The Treasury Department has drafted a broad financial services regulation reform proposal that calls for creating a federal insurance regulatory agency.
The insurance regulation provision of the proposal would give both insurers and producers the option of choosing between state and federal regulation, according to a preliminary version of the proposal’s executive summary.
Several news organizations, including the New York Times, today posted copies of a draft of the executive summary on the Web.
Treasury Secretary Henry Paulson will unveil the proposal Monday, officials say.
In the draft, Treasury Department officials recommend creating an Office of National Insurance within the department.
The ONI commissioner should “have specified regulatory, supervisory, enforcement, and rehabilitative powers to oversee the organization, incorporation, operation, regulation, and supervision of national insurers and national agencies,” officials write in the draft.
“The current state-based regulation of insurance would continue for those not electing to be regulated at the national level,” officials write.
Insurers holding a federal charter would still have to comply with some state laws, including premium tax laws, and they would have to participate in state-mandated residual risk mechanisms and guaranty funds, officials write.
But the optional federal charter system should create a system of federal chartering, licensing, regulation and supervision for insurers, reinsurers, insurance agents and insurance brokers that choose to come under the jurisdiction of the ONI, officials write.
The ONI might issue a life charter that would include authorization for a life insurer to sell related products, such as annuities or long term care insurance. Because “the nature of the business of life insurers is very different from that of property and casualty insurers, no OFC would authorize an insurer to hold a license as both a life insurer and a property and casualty insurer,” officials write.

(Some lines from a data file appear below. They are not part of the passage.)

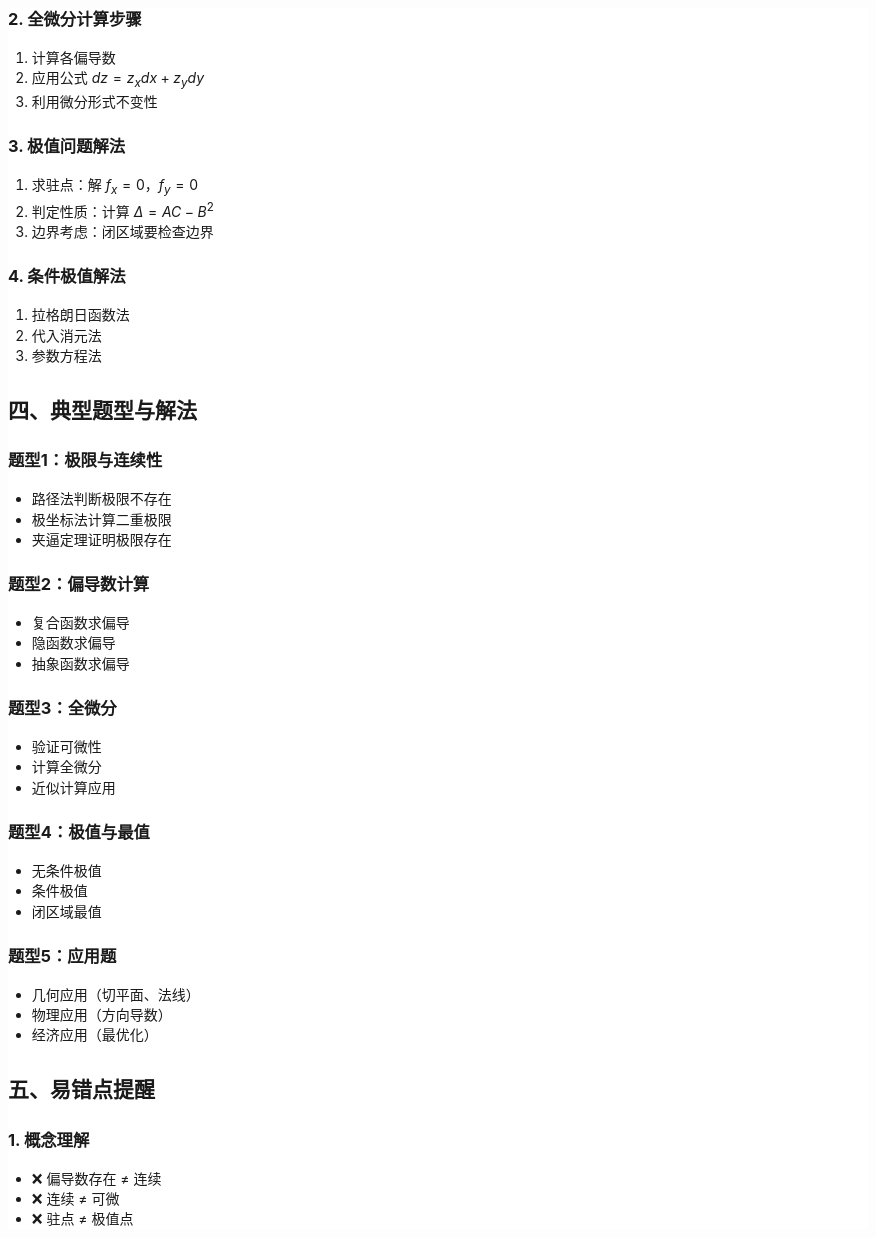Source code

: ### 2. 全微分计算步骤
1. 计算各偏导数
2. 应用公式 $dz = z_x dx + z_y dy$
3. 利用微分形式不变性

### 3. 极值问题解法
1. 求驻点：解 $f_x = 0$，$f_y = 0$
2. 判定性质：计算 $\Delta = AC - B^2$
3. 边界考虑：闭区域要检查边界

### 4. 条件极值解法
1. 拉格朗日函数法
2. 代入消元法
3. 参数方程法

## 四、典型题型与解法

### 题型1：极限与连续性
- 路径法判断极限不存在
- 极坐标法计算二重极限
- 夹逼定理证明极限存在

### 题型2：偏导数计算
- 复合函数求偏导
- 隐函数求偏导
- 抽象函数求偏导

### 题型3：全微分
- 验证可微性
- 计算全微分
- 近似计算应用

### 题型4：极值与最值
- 无条件极值
- 条件极值
- 闭区域最值

### 题型5：应用题
- 几何应用（切平面、法线）
- 物理应用（方向导数）
- 经济应用（最优化）

## 五、易错点提醒

### 1. 概念理解
- ❌ 偏导数存在 ≠ 连续
- ❌ 连续 ≠ 可微
- ❌ 驻点 ≠ 极值点
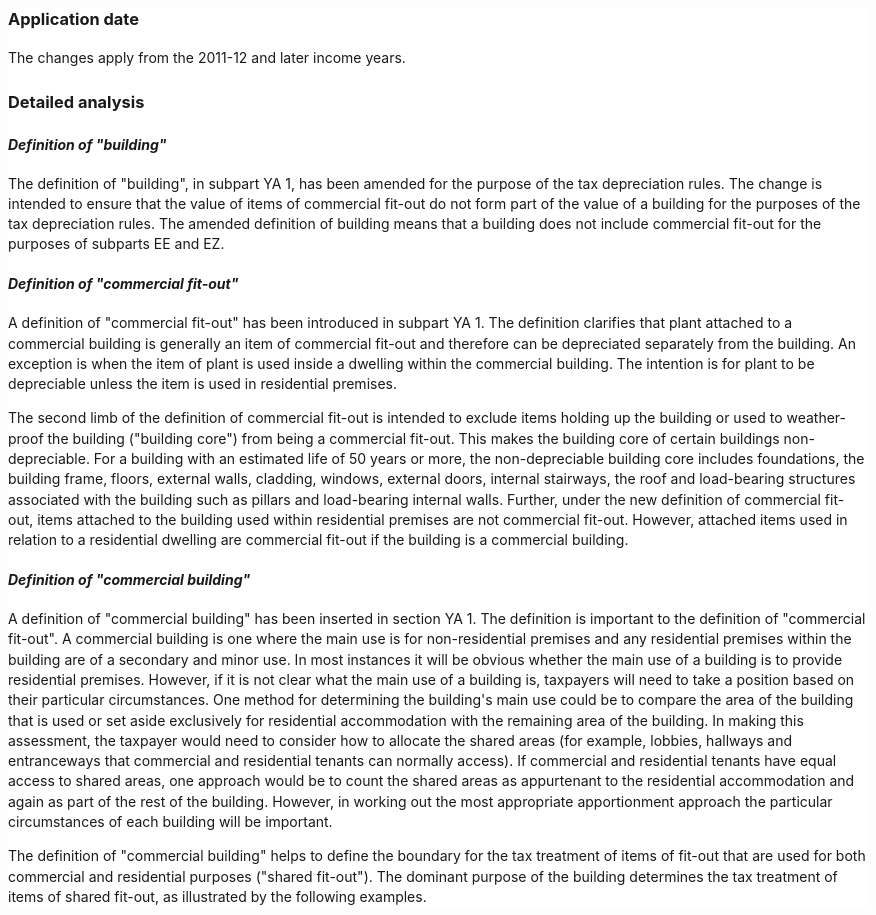 ### Application date

The changes apply from the 2011-12 and later income years.

### Detailed analysis

#### _Definition of "building"_

The definition of "building", in subpart YA 1, has been amended for the purpose of the tax depreciation rules. The change is intended to ensure that the value of items of commercial fit-out do not form part of the value of a building for the purposes of the tax depreciation rules. The amended definition of building means that a building does not include commercial fit-out for the purposes of subparts EE and EZ.

#### _Definition of "commercial fit-out"_

A definition of "commercial fit-out" has been introduced in subpart YA 1. The definition clarifies that plant attached to a commercial building is generally an item of commercial fit-out and therefore can be depreciated separately from the building. An exception is when the item of plant is used inside a dwelling within the commercial building. The intention is for plant to be depreciable unless the item is used in residential premises.

The second limb of the definition of commercial fit-out is intended to exclude items holding up the building or used to weather-proof the building ("building core") from being a commercial fit-out. This makes the building core of certain buildings non-depreciable. For a building with an estimated life of 50 years or more, the non-depreciable building core includes foundations, the building frame, floors, external walls, cladding, windows, external doors, internal stairways, the roof and load-bearing structures associated with the building such as pillars and load-bearing internal walls. Further, under the new definition of commercial fit-out, items attached to the building used within residential premises are not commercial fit-out. However, attached items used in relation to a residential dwelling are commercial fit-out if the building is a commercial building.

#### _Definition of "commercial building"_

A definition of "commercial building" has been inserted in section YA 1. The definition is important to the definition of "commercial fit-out". A commercial building is one where the main use is for non-residential premises and any residential premises within the building are of a secondary and minor use. In most instances it will be obvious whether the main use of a building is to provide residential premises. However, if it is not clear what the main use of a building is, taxpayers will need to take a position based on their particular circumstances. One method for determining the building's main use could be to compare the area of the building that is used or set aside exclusively for residential accommodation with the remaining area of the building. In making this assessment, the taxpayer would need to consider how to allocate the shared areas (for example, lobbies, hallways and entranceways that commercial and residential tenants can normally access). If commercial and residential tenants have equal access to shared areas, one approach would be to count the shared areas as appurtenant to the residential accommodation and again as part of the rest of the building. However, in working out the most appropriate apportionment approach the particular circumstances of each building will be important.

The definition of "commercial building" helps to define the boundary for the tax treatment of items of fit-out that are used for both commercial and residential purposes ("shared fit-out"). The dominant purpose of the building determines the tax treatment of items of shared fit-out, as illustrated by the following examples.
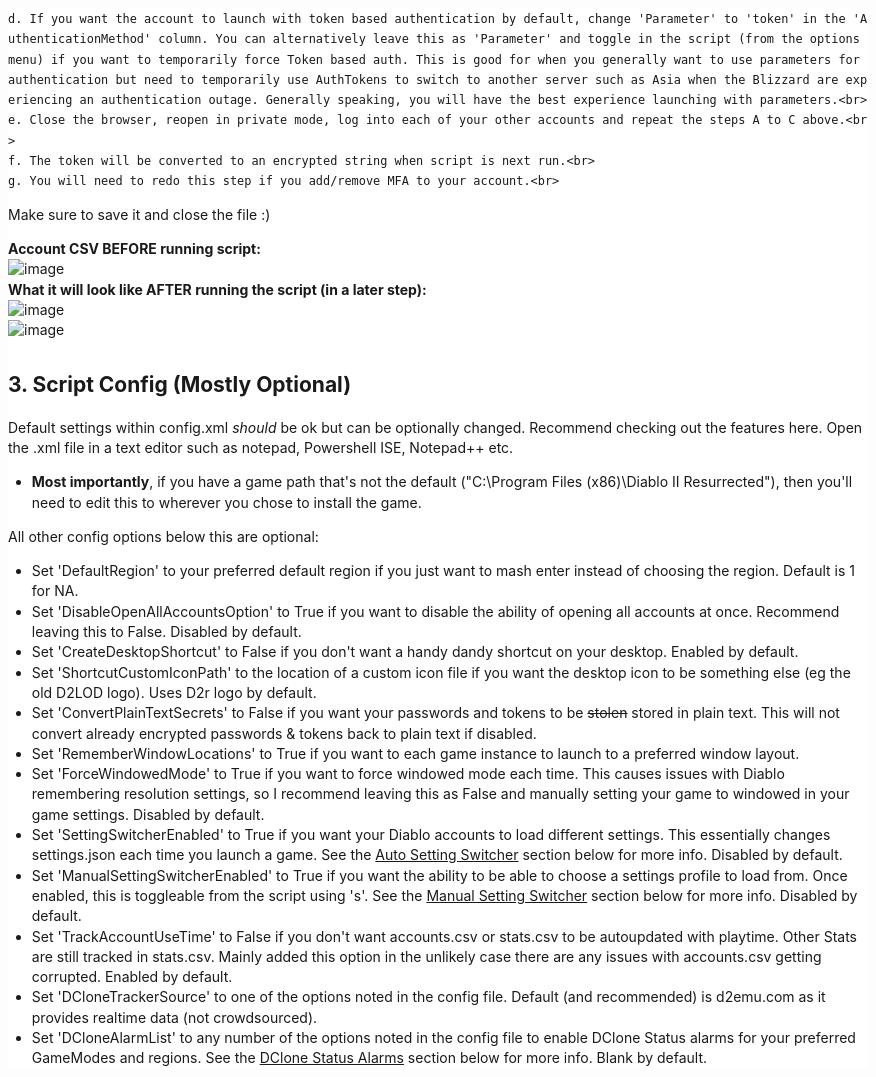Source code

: 	d. If you want the account to launch with token based authentication by default, change 'Parameter' to 'token' in the 'AuthenticationMethod' column. You can alternatively leave this as 'Parameter' and toggle in the script (from the options menu) if you want to temporarily force Token based auth. This is good for when you generally want to use parameters for authentication but need to temporarily use AuthTokens to switch to another server such as Asia when the Blizzard are experiencing an authentication outage. Generally speaking, you will have the best experience launching with parameters.<br>
	e. Close the browser, reopen in private mode, log into each of your other accounts and repeat the steps A to C above.<br>
	f. The token will be converted to an encrypted string when script is next run.<br>
	g. You will need to redo this step if you add/remove MFA to your account.<br>

Make sure to save it and close the file :)

**Account CSV BEFORE running script:**<br>
![image](https://github.com/shupershuff/Diablo2RLoader/assets/63577525/4b53981e-4915-46b1-afaf-54d59f77f041)<br>
**What it will look like AFTER running the script (in a later step):**<br>
![image](https://github.com/shupershuff/Diablo2RLoader/assets/63577525/7ca6ed47-d5b7-486d-8bf2-a1fcfba2a612)<br>
![image](https://github.com/shupershuff/Diablo2RLoader/assets/63577525/982aa776-492b-491d-81da-ee34e4151dca)

## 3. Script Config (Mostly Optional)
Default settings within config.xml *should* be ok but can be optionally changed. Recommend checking out the features here.
Open the .xml file in a text editor such as notepad, Powershell ISE, Notepad++ etc.
- **Most importantly**, if you have a game path that's not the default ("C:\Program Files (x86)\Diablo II Resurrected"), then you'll need to edit this to wherever you chose to install the game.<br>

All other config options below this are optional:<br>
- Set 'DefaultRegion' to your preferred default region if you just want to mash enter instead of choosing the region. Default is 1 for NA.
- Set 'DisableOpenAllAccountsOption' to True if you want to disable the ability of opening all accounts at once. Recommend leaving this to False. Disabled by default.
- Set 'CreateDesktopShortcut' to False if you don't want a handy dandy shortcut on your desktop. Enabled by default.
- Set 'ShortcutCustomIconPath' to the location of a custom icon file if you want the desktop icon to be something else (eg the old D2LOD logo). Uses D2r logo by default.
- Set 'ConvertPlainTextSecrets' to False if you want your passwords and tokens to be ~~stolen~~ stored in plain text. This will not convert already encrypted passwords & tokens back to plain text if disabled.
- Set 'RememberWindowLocations' to True if you want to each game instance to launch to a preferred window layout.
- Set 'ForceWindowedMode' to True if you want to force windowed mode each time. This causes issues with Diablo remembering resolution settings, so I recommend leaving this as False and manually setting your game to windowed in your game settings. Disabled by default.
- Set 'SettingSwitcherEnabled' to True if you want your Diablo accounts to load different settings. This essentially changes settings.json each time you launch a game. See the [Auto Setting Switcher](#5-auto-settings-switcher-optional-but-recommended) section below for more info. Disabled by default.
- Set 'ManualSettingSwitcherEnabled' to True if you want the ability to be able to choose a settings profile to load from. Once enabled, this is toggleable from the script using 's'. See the [Manual Setting Switcher](#6-manual-settings-switcher-optional) section below for more info. Disabled by default.
- Set 'TrackAccountUseTime' to False if you don't want accounts.csv or stats.csv to be autoupdated with playtime. Other Stats are still tracked in stats.csv. Mainly added this option in the unlikely case there are any issues with accounts.csv getting corrupted. Enabled by default.
- Set 'DCloneTrackerSource' to one of the options noted in the config file. Default (and recommended) is d2emu.com as it provides realtime data (not crowdsourced).
- Set 'DCloneAlarmList' to any number of the options noted in the config file to enable DClone Status alarms for your preferred GameModes and regions. See the [DClone Status Alarms](#7-dclone-status-alarms-optional) section below for more info. Blank by default.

While Congress is debating the OFC proposal, it should create an Office of Insurance Oversight within the Treasury Department to work with state regulators on pressing international issues, such as reinsurance collateral, officials write.
In the long run, “to address the inefficiencies in the state-based insurance regulatory system, the optimal structure should establish a new [federal insurance institution] charter,” Treasury officials write. “An FII charter should apply to insurers offering retail products where some type of government guarantee is present. In terms of a government guarantee, in the long run a uniform and consistent federally established guarantee structure, the Federal Insurance Guarantee Fund…, could accompany a system of federal oversight, although the existing state-level guarantee system could remain in place.”
Another new agency, the Conduct of Business Regulatory Agency, “would be responsible for business conduct regulation, including consumer protection issues, across all types of firms,” officials write.
CBRA would take over the conduct oversight duties of state insurance regulators as well as those of the Federal Reserve, securities regulators and futures market regulators, officials write.
Eventually, “CBRA’s national standards would apply to all financial services firms, whether federally or state-chartered,” and the CBRA standards would preempt “state business conduct laws directly relating to the provision of financial services,” officials write.
To preserve an appropriate role for state authorities to respond to local conditions, “state authorities could be given a formalized role in CBRA’s rulemaking process as a means of utilizing their extensive local experience,” officials write. “States could also play a role in monitoring compliance and enforcement.”